George Agiomirgianakis, Dimitrios Asteriou and Vassilis Monastiriotis ()

The IUP Journal of Applied Economics, 2002, vol. I, issue 1, 31-47

Abstract: The empirical literature on the role of Human Capital (HC) for economic growth has reached strong evidence for a robust positive relationship mainly through cross- country growth regressions. This paper using a large panel of data (93 countries) investigates the growth effects of human capital taking into account the different stages of economic development across countries and identifies those factors that may affect the above effects. Our findings suggest that education has indeed a significant and positive long-run effect on economic growth that is found to be increasing with the level of education. Moreover, the significance of this growth effect depends upon the particular stage of development with countries at the lowest spectrum of economic development obtaining relatively higher growth effects from all levels of education. Next, we find that taxation and technological development are important determinants of human capital productivity.
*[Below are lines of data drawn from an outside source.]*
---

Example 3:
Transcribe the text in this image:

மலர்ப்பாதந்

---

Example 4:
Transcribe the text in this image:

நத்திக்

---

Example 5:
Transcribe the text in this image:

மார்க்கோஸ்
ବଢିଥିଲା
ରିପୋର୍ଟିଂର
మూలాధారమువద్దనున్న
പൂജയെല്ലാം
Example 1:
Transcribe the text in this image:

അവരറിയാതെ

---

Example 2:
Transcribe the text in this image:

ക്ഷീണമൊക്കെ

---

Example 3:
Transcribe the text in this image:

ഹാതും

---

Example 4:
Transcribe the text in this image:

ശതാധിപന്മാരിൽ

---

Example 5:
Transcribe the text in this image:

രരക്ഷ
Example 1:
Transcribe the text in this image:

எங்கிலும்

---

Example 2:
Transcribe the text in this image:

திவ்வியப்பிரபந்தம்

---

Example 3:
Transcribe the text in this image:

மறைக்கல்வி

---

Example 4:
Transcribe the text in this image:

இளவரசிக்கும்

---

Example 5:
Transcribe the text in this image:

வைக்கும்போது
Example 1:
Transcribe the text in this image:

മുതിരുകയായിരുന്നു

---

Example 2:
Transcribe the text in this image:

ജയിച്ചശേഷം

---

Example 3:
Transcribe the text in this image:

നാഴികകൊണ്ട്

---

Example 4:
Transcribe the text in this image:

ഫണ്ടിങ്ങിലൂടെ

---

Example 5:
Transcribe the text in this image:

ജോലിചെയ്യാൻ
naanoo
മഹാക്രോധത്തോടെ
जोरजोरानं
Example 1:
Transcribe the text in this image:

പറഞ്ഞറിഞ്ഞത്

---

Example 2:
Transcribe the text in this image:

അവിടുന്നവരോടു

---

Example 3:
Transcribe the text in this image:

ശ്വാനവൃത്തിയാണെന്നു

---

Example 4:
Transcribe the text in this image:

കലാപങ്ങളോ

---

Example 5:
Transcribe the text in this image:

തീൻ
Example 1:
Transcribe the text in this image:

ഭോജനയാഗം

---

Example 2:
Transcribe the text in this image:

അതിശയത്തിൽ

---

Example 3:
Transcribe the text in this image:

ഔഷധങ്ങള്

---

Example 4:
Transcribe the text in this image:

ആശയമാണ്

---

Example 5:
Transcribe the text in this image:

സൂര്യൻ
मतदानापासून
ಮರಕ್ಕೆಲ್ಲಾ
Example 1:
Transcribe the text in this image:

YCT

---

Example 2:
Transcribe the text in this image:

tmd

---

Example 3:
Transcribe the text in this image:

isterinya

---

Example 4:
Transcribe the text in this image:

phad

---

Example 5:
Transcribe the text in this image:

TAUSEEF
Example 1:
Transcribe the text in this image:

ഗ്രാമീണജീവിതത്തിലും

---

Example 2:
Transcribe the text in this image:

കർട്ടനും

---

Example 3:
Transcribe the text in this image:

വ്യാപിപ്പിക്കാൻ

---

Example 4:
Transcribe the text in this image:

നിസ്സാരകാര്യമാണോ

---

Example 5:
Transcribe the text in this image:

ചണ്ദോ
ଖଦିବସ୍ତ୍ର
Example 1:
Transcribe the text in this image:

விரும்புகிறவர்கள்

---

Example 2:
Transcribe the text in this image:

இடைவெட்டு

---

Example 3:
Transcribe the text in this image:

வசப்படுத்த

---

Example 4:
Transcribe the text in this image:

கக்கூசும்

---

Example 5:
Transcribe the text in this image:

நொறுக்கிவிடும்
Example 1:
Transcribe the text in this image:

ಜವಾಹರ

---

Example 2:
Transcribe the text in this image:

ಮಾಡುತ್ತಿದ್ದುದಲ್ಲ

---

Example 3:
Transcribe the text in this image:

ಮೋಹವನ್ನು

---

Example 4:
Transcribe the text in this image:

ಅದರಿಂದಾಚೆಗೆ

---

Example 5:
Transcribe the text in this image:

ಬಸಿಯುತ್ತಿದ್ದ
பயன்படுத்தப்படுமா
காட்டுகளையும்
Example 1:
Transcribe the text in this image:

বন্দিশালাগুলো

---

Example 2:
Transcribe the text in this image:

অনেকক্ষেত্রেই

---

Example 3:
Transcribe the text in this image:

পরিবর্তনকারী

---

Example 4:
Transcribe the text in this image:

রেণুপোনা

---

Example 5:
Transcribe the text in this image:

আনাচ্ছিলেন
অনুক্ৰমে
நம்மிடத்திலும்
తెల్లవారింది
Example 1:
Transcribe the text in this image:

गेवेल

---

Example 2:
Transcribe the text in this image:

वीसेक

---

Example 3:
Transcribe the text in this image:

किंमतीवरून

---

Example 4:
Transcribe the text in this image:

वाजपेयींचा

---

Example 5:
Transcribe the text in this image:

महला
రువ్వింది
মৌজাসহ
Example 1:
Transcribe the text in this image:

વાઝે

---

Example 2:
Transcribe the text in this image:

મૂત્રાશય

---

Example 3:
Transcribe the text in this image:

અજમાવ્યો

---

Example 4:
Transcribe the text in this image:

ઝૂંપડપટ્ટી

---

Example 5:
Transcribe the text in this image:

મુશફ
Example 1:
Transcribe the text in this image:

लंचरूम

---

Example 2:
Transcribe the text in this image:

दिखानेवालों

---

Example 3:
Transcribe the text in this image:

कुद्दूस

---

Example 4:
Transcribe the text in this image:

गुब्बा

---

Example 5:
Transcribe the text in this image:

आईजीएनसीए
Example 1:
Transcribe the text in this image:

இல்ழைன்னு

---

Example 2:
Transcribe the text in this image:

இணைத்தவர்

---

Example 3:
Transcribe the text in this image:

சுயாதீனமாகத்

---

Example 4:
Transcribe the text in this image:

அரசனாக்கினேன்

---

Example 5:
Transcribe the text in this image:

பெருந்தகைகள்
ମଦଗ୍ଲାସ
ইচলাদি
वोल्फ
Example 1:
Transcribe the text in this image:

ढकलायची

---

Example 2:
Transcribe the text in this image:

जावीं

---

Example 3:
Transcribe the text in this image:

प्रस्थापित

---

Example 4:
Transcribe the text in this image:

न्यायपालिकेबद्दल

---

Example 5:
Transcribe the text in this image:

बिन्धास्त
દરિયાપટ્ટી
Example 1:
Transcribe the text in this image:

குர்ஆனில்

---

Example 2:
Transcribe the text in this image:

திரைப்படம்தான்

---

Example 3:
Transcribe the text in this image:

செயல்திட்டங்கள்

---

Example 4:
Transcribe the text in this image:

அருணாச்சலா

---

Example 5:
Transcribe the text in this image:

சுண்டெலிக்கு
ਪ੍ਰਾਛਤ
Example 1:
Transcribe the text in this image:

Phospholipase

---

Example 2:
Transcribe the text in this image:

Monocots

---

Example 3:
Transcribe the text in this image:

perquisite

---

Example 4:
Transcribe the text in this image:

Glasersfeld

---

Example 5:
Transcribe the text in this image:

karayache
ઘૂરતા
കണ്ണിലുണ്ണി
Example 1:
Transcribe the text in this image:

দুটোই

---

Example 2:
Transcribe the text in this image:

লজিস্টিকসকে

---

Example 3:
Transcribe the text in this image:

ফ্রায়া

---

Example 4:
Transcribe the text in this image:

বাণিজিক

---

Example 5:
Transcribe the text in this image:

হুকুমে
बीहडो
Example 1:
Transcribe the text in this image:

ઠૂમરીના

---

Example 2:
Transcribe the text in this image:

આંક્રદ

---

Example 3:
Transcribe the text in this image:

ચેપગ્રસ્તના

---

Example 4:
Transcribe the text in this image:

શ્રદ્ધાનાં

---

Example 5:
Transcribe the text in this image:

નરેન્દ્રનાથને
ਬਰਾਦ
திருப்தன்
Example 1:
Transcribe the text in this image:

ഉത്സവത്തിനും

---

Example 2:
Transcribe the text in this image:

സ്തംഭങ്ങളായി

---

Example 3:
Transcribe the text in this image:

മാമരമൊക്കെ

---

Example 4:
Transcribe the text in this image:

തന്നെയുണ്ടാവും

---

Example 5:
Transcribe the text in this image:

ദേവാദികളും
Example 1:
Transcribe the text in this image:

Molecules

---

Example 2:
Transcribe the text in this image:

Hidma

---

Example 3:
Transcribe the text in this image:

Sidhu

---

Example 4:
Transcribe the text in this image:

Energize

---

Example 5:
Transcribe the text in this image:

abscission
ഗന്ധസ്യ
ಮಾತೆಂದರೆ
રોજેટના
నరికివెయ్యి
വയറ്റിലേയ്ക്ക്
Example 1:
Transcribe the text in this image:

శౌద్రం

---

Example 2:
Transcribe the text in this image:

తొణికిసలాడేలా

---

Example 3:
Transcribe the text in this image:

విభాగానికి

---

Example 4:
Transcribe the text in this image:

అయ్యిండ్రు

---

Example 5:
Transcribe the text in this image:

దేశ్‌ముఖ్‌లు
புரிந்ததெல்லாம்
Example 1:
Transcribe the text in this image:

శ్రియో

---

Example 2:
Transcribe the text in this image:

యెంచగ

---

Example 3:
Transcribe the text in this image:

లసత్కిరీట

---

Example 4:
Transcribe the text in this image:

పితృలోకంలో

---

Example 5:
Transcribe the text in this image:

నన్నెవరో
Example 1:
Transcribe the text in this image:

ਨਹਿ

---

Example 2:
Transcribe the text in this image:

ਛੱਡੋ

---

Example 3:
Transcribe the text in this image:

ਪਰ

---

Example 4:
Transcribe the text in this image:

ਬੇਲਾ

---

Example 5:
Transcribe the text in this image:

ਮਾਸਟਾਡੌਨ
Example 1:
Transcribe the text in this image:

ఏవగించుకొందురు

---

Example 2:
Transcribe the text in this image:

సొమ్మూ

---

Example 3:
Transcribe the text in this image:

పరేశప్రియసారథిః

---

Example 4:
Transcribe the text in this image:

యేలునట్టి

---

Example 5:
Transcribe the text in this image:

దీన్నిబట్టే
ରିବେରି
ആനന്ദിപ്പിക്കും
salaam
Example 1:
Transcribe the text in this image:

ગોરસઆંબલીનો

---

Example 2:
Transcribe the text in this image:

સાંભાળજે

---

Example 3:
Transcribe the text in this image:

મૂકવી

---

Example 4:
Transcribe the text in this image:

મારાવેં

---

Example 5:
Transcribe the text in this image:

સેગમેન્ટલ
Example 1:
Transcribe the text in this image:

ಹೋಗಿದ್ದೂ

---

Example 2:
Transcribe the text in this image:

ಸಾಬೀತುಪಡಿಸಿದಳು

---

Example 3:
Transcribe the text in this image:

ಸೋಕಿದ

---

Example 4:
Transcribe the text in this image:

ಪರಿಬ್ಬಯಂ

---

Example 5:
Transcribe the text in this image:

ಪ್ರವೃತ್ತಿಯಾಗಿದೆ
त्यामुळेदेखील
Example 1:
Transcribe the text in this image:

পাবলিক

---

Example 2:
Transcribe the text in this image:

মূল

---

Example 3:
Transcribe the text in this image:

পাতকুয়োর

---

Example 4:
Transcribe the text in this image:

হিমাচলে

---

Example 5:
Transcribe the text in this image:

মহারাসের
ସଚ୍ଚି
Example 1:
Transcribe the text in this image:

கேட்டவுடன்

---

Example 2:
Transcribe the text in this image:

Our findings have a number of straightforward policy implications: First investment in education--especially tertiary education-can have strong growth-enhancing effects; second, advanced and developing countries should focus more on the provision of tertiary education, while countries with medium levels of economic development need, a more strategic government approach that could encourage simultaneously investment in human, as well as, in physical capital; finally, policy measures aiming at enhancing ; the productivity of human capital must focus their effort into technology penetration and re-distribution policies.